Your instructions
Give the listing again exactly, omitting its images.

Record extracts
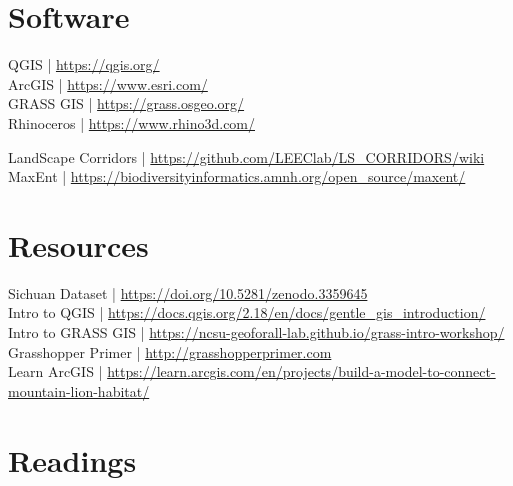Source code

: \documentclass[11pt,article,oneside]{memoir}
\begin{document}
\section{Software}
\begin{multicols}{2}
\raggedright
QGIS | \url{https://qgis.org/} \\
ArcGIS | \url{https://www.esri.com/} \\
GRASS GIS | \url{https://grass.osgeo.org/} \\
Rhinoceros | \url{https://www.rhino3d.com/}
\end{multicols}\vspace*{-0.4cm}
\noindent
LandScape Corridors | \url{https://github.com/LEEClab/LS_CORRIDORS/wiki}\\
MaxEnt | \url{https://biodiversityinformatics.amnh.org/open_source/maxent/}

\section{Resources}
Sichuan Dataset | \url{https://doi.org/10.5281/zenodo.3359645}\\
Intro to QGIS | \url{https://docs.qgis.org/2.18/en/docs/gentle_gis_introduction/}\\
Intro to GRASS GIS | \url{https://ncsu-geoforall-lab.github.io/grass-intro-workshop/}\\
Grasshopper Primer | \url{http://grasshopperprimer.com}\\
Learn ArcGIS | \url{https://learn.arcgis.com/en/projects/build-a-model-to-connect-mountain-lion-habitat/}


\section{Readings}
\vspace*{0.25cm}
\nocite{*}
\setlength{}
\end{document}
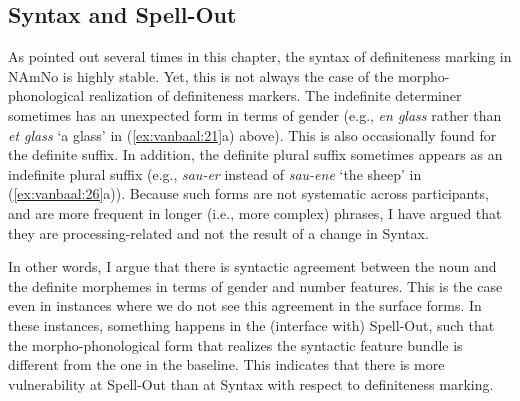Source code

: \documentclass[output=paper]{langscibook}
\begin{document}
\subsection{Syntax and Spell-Out} 
\largerpage

As pointed out several times in this chapter, the syntax of definiteness marking in NAmNo is highly stable. Yet, this is not always the case of the morpho-phonological realization of definiteness markers. The indefinite determiner sometimes has an unexpected form in terms of gender (e.g., \textit{en glass} rather than \textit{et glass} `a glass' in (\ref{ex:vanbaal:21}a) above). This is also occasionally found for the definite suffix. In addition, the definite plural suffix sometimes appears as an indefinite plural suffix (e.g., \textit{sau-er} instead of \textit{sau-ene} `the sheep' in (\ref{ex:vanbaal:26}a)). Because such forms are not systematic across participants, and are more frequent in longer (i.e., more complex) phrases, I have argued that they are processing-related and not the result of a change in Syntax.
 
In other words, I argue that there is syntactic agreement between the noun and the definite morphemes in terms of gender and number features. This is the case even in instances where we do not see this agreement in the surface forms. In these instances, something happens in the (interface with) Spell-Out, such that the morpho-phonological form that realizes the syntactic feature bundle is different from the one in the baseline. This indicates that there is more vulnerability at Spell-Out than at Syntax with respect to definiteness marking.
 
\end{document}
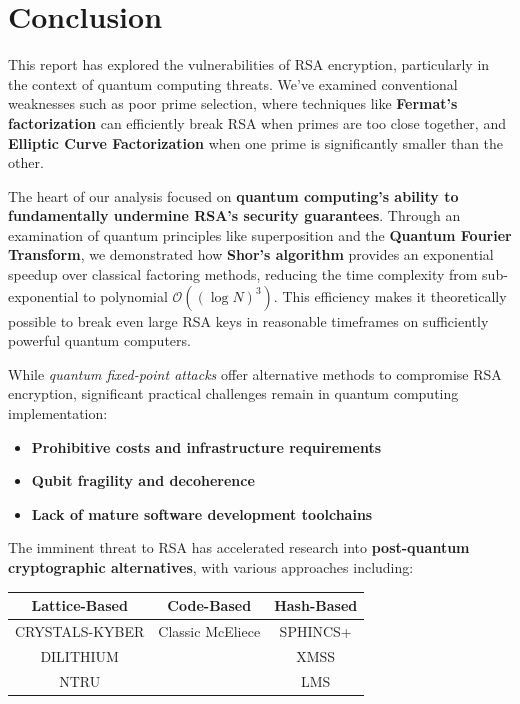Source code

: \documentclass{article}
\begin{document}
\newpage

\section{Conclusion}

\begin{infobox}[title=Summary of Findings]
    This report has explored the vulnerabilities of RSA encryption, particularly in the context of quantum computing threats. We've examined conventional weaknesses such as poor prime selection, where techniques like \textbf{Fermat's factorization} can efficiently break RSA when primes are too close together, and \textbf{Elliptic Curve Factorization} when one prime is significantly smaller than the other.

    The heart of our analysis focused on \textbf{quantum computing's ability to fundamentally undermine RSA's security guarantees}. Through an examination of quantum principles like superposition and the \textbf{Quantum Fourier Transform}, we demonstrated how \textbf{Shor's algorithm} provides an exponential speedup over classical factoring methods, reducing the time complexity from sub-exponential to polynomial \textbf{$\mathcal{O}((\log N)^3)$}. This efficiency makes it theoretically possible to break even large RSA keys in reasonable timeframes on sufficiently powerful quantum computers.

    While \textit{quantum fixed-point attacks} offer alternative methods to compromise RSA encryption, significant practical challenges remain in quantum computing implementation:

    \begin{itemize}
        \item \textbf{Prohibitive costs and infrastructure requirements}
        \item \textbf{Qubit fragility and decoherence}
        \item \textbf{Lack of mature software development toolchains}
    \end{itemize}

    The imminent threat to RSA has accelerated research into \textbf{post-quantum cryptographic alternatives}, with various approaches including:

    \begin{center}
        \begin{tabular}{|c|c|c|}
            \hline
            \rowcolor{gray!20} \textbf{Lattice-Based} & \textbf{Code-Based} & \textbf{Hash-Based} \\
            \hline
            CRYSTALS-KYBER                            & Classic McEliece    & SPHINCS+            \\
            DILITHIUM                                 &                     & XMSS                \\
            NTRU                                      &                     & LMS                 \\
            \hline
        \end{tabular}
    \end{center}


\end{infobox}
\end{document}

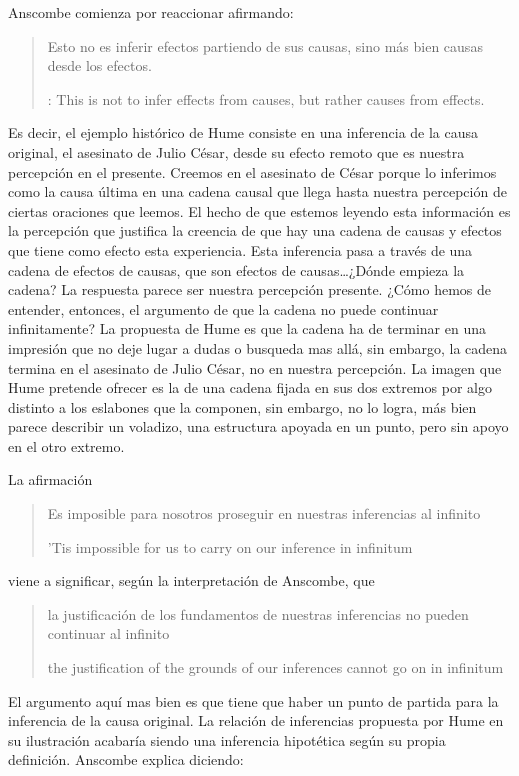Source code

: Anscombe comienza por reaccionar afirmando:
\blockquote[{\cite[86]{anscombe1981hjc}}: This is not to infer effects from
causes, but rather causes from effects.]{Esto no es inferir efectos partiendo de
  sus causas, sino más bien causas desde los efectos.} Es decir, el ejemplo
histórico de Hume consiste en una inferencia de la causa original, el asesinato
de Julio César, desde su efecto remoto que es nuestra percepción en el presente.
Creemos en el asesinato de César porque lo inferimos como la causa última en una
cadena causal que llega hasta nuestra percepción de ciertas oraciones que
leemos. El hecho de que estemos leyendo esta información es la percepción que
justifica la creencia de que hay una cadena de causas y efectos que tiene como
efecto esta experiencia. Esta inferencia pasa a través de una cadena de efectos
de causas, que son efectos de causas\ldots ¿Dónde empieza la cadena? La
respuesta parece ser nuestra percepción presente. ¿Cómo hemos de entender,
entonces, el argumento de que la cadena no puede continuar infinitamente? La
propuesta de Hume es que la cadena ha de terminar en una impresión que no deje
lugar a dudas o busqueda mas allá, sin embargo, la cadena termina en el
asesinato de Julio César, no en nuestra percepción. La imagen que Hume pretende
ofrecer es la de una cadena fijada en sus dos extremos por algo distinto a los
eslabones que la componen, sin embargo, no lo logra, más bien parece describir
un voladizo, una estructura apoyada en un punto, pero sin apoyo en el otro
extremo.

La afirmación \blockquote['Tis impossible for us to carry on our inference in
infinitum]{Es imposible para nosotros proseguir en nuestras inferencias al
  infinito} viene a significar, según la interpretación de Anscombe, que
\blockquote[the justification of the grounds of our inferences cannot go on in
infinitum]{la justificación de los fundamentos de nuestras inferencias no pueden
  continuar al infinito}. El argumento aquí mas bien es que tiene que haber un
punto de partida para la inferencia de la causa original. La relación de
inferencias propuesta por Hume en su ilustración acabaría siendo una inferencia
hipotética según su propia definición. Anscombe explica diciendo:

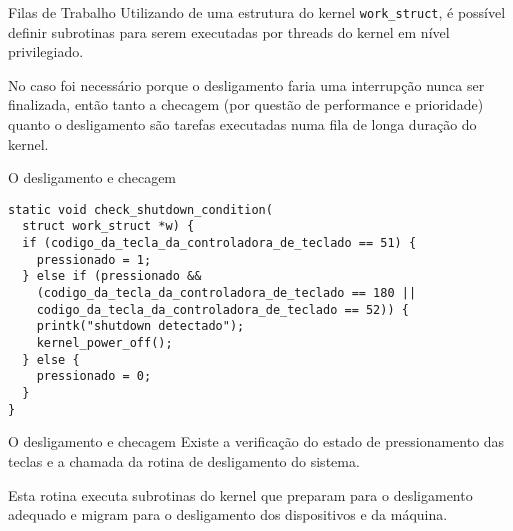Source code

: \documentclass{beamer}
\begin{document}
\begin{frame}{Filas de Trabalho}
  Utilizando de uma estrutura do kernel \texttt{work\_struct}, é possível
  definir subrotinas para serem executadas por threads do kernel em nível
  privilegiado.

  No caso foi necessário porque o desligamento faria uma interrupção nunca ser
  finalizada, então tanto a checagem (por questão de performance e prioridade)
  quanto o desligamento são tarefas executadas numa fila de longa duração do
  kernel.
\end{frame}

\begin{frame}[fragile]{O desligamento e checagem}

\begin{verbatim}
static void check_shutdown_condition(
  struct work_struct *w) {
  if (codigo_da_tecla_da_controladora_de_teclado == 51) {
    pressionado = 1;
  } else if (pressionado &&
    (codigo_da_tecla_da_controladora_de_teclado == 180 ||
    codigo_da_tecla_da_controladora_de_teclado == 52)) {
    printk("shutdown detectado");
    kernel_power_off();
  } else {
    pressionado = 0;
  }
}
\end{verbatim}
\end{frame}

\begin{frame}{O desligamento e checagem}
  Existe a verificação do estado de pressionamento das teclas e a chamada da rotina de desligamento do sistema.

  Esta rotina executa subrotinas do kernel que preparam para o desligamento
  adequado e migram para o desligamento dos dispositivos e da máquina.
\end{frame}
\end{document}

Answer
Source code

: \documentclass[11pt,article,oneside]{memoir}
\begin{document}
\section{Software}
\begin{multicols}{2}
\raggedright
QGIS | \url{https://qgis.org/} \\
ArcGIS | \url{https://www.esri.com/} \\
GRASS GIS | \url{https://grass.osgeo.org/} \\
Rhinoceros | \url{https://www.rhino3d.com/}
\end{multicols}\vspace*{-0.4cm}
\noindent
LandScape Corridors | \url{https://github.com/LEEClab/LS_CORRIDORS/wiki}\\
MaxEnt | \url{https://biodiversityinformatics.amnh.org/open_source/maxent/}

\section{Resources}
Sichuan Dataset | \url{https://doi.org/10.5281/zenodo.3359645}\\
Intro to QGIS | \url{https://docs.qgis.org/2.18/en/docs/gentle_gis_introduction/}\\
Intro to GRASS GIS | \url{https://ncsu-geoforall-lab.github.io/grass-intro-workshop/}\\
Grasshopper Primer | \url{http://grasshopperprimer.com}\\
Learn ArcGIS | \url{https://learn.arcgis.com/en/projects/build-a-model-to-connect-mountain-lion-habitat/}


\section{Readings}
\vspace*{0.25cm}
\nocite{*}
\setlength{}
\end{document}
Source code

: \documentclass[output=paper]{langscibook}
\begin{document}
\subsection{Syntax and Spell-Out} 
\largerpage

As pointed out several times in this chapter, the syntax of definiteness marking in NAmNo is highly stable. Yet, this is not always the case of the morpho-phonological realization of definiteness markers. The indefinite determiner sometimes has an unexpected form in terms of gender (e.g., \textit{en glass} rather than \textit{et glass} `a glass' in (\ref{ex:vanbaal:21}a) above). This is also occasionally found for the definite suffix. In addition, the definite plural suffix sometimes appears as an indefinite plural suffix (e.g., \textit{sau-er} instead of \textit{sau-ene} `the sheep' in (\ref{ex:vanbaal:26}a)). Because such forms are not systematic across participants, and are more frequent in longer (i.e., more complex) phrases, I have argued that they are processing-related and not the result of a change in Syntax.
 
In other words, I argue that there is syntactic agreement between the noun and the definite morphemes in terms of gender and number features. This is the case even in instances where we do not see this agreement in the surface forms. In these instances, something happens in the (interface with) Spell-Out, such that the morpho-phonological form that realizes the syntactic feature bundle is different from the one in the baseline. This indicates that there is more vulnerability at Spell-Out than at Syntax with respect to definiteness marking.
 
\end{document}
Source code

: \documentclass{article}
\begin{document}
\newpage

\section{Conclusion}

\begin{infobox}[title=Summary of Findings]
    This report has explored the vulnerabilities of RSA encryption, particularly in the context of quantum computing threats. We've examined conventional weaknesses such as poor prime selection, where techniques like \textbf{Fermat's factorization} can efficiently break RSA when primes are too close together, and \textbf{Elliptic Curve Factorization} when one prime is significantly smaller than the other.

    The heart of our analysis focused on \textbf{quantum computing's ability to fundamentally undermine RSA's security guarantees}. Through an examination of quantum principles like superposition and the \textbf{Quantum Fourier Transform}, we demonstrated how \textbf{Shor's algorithm} provides an exponential speedup over classical factoring methods, reducing the time complexity from sub-exponential to polynomial \textbf{$\mathcal{O}((\log N)^3)$}. This efficiency makes it theoretically possible to break even large RSA keys in reasonable timeframes on sufficiently powerful quantum computers.

    While \textit{quantum fixed-point attacks} offer alternative methods to compromise RSA encryption, significant practical challenges remain in quantum computing implementation:

    \begin{itemize}
        \item \textbf{Prohibitive costs and infrastructure requirements}
        \item \textbf{Qubit fragility and decoherence}
        \item \textbf{Lack of mature software development toolchains}
    \end{itemize}

    The imminent threat to RSA has accelerated research into \textbf{post-quantum cryptographic alternatives}, with various approaches including:

    \begin{center}
        \begin{tabular}{|c|c|c|}
            \hline
            \rowcolor{gray!20} \textbf{Lattice-Based} & \textbf{Code-Based} & \textbf{Hash-Based} \\
            \hline
            CRYSTALS-KYBER                            & Classic McEliece    & SPHINCS+            \\
            DILITHIUM                                 &                     & XMSS                \\
            NTRU                                      &                     & LMS                 \\
            \hline
        \end{tabular}
    \end{center}


\end{infobox}
\end{document}

Source code

: Anscombe comienza por reaccionar afirmando:
\blockquote[{\cite[86]{anscombe1981hjc}}: This is not to infer effects from
causes, but rather causes from effects.]{Esto no es inferir efectos partiendo de
  sus causas, sino más bien causas desde los efectos.} Es decir, el ejemplo
histórico de Hume consiste en una inferencia de la causa original, el asesinato
de Julio César, desde su efecto remoto que es nuestra percepción en el presente.
Creemos en el asesinato de César porque lo inferimos como la causa última en una
cadena causal que llega hasta nuestra percepción de ciertas oraciones que
leemos. El hecho de que estemos leyendo esta información es la percepción que
justifica la creencia de que hay una cadena de causas y efectos que tiene como
efecto esta experiencia. Esta inferencia pasa a través de una cadena de efectos
de causas, que son efectos de causas\ldots ¿Dónde empieza la cadena? La
respuesta parece ser nuestra percepción presente. ¿Cómo hemos de entender,
entonces, el argumento de que la cadena no puede continuar infinitamente? La
propuesta de Hume es que la cadena ha de terminar en una impresión que no deje
lugar a dudas o busqueda mas allá, sin embargo, la cadena termina en el
asesinato de Julio César, no en nuestra percepción. La imagen que Hume pretende
ofrecer es la de una cadena fijada en sus dos extremos por algo distinto a los
eslabones que la componen, sin embargo, no lo logra, más bien parece describir
un voladizo, una estructura apoyada en un punto, pero sin apoyo en el otro
extremo.

La afirmación \blockquote['Tis impossible for us to carry on our inference in
infinitum]{Es imposible para nosotros proseguir en nuestras inferencias al
  infinito} viene a significar, según la interpretación de Anscombe, que
\blockquote[the justification of the grounds of our inferences cannot go on in
infinitum]{la justificación de los fundamentos de nuestras inferencias no pueden
  continuar al infinito}. El argumento aquí mas bien es que tiene que haber un
punto de partida para la inferencia de la causa original. La relación de
inferencias propuesta por Hume en su ilustración acabaría siendo una inferencia
hipotética según su propia definición. Anscombe explica diciendo:

Source code

: \documentclass{beamer}
\begin{document}
\begin{frame}{Filas de Trabalho}
  Utilizando de uma estrutura do kernel \texttt{work\_struct}, é possível
  definir subrotinas para serem executadas por threads do kernel em nível
  privilegiado.

  No caso foi necessário porque o desligamento faria uma interrupção nunca ser
  finalizada, então tanto a checagem (por questão de performance e prioridade)
  quanto o desligamento são tarefas executadas numa fila de longa duração do
  kernel.
\end{frame}

\begin{frame}[fragile]{O desligamento e checagem}

\begin{verbatim}
static void check_shutdown_condition(
  struct work_struct *w) {
  if (codigo_da_tecla_da_controladora_de_teclado == 51) {
    pressionado = 1;
  } else if (pressionado &&
    (codigo_da_tecla_da_controladora_de_teclado == 180 ||
    codigo_da_tecla_da_controladora_de_teclado == 52)) {
    printk("shutdown detectado");
    kernel_power_off();
  } else {
    pressionado = 0;
  }
}
\end{verbatim}
\end{frame}

\begin{frame}{O desligamento e checagem}
  Existe a verificação do estado de pressionamento das teclas e a chamada da rotina de desligamento do sistema.

  Esta rotina executa subrotinas do kernel que preparam para o desligamento
  adequado e migram para o desligamento dos dispositivos e da máquina.
\end{frame}
\end{document}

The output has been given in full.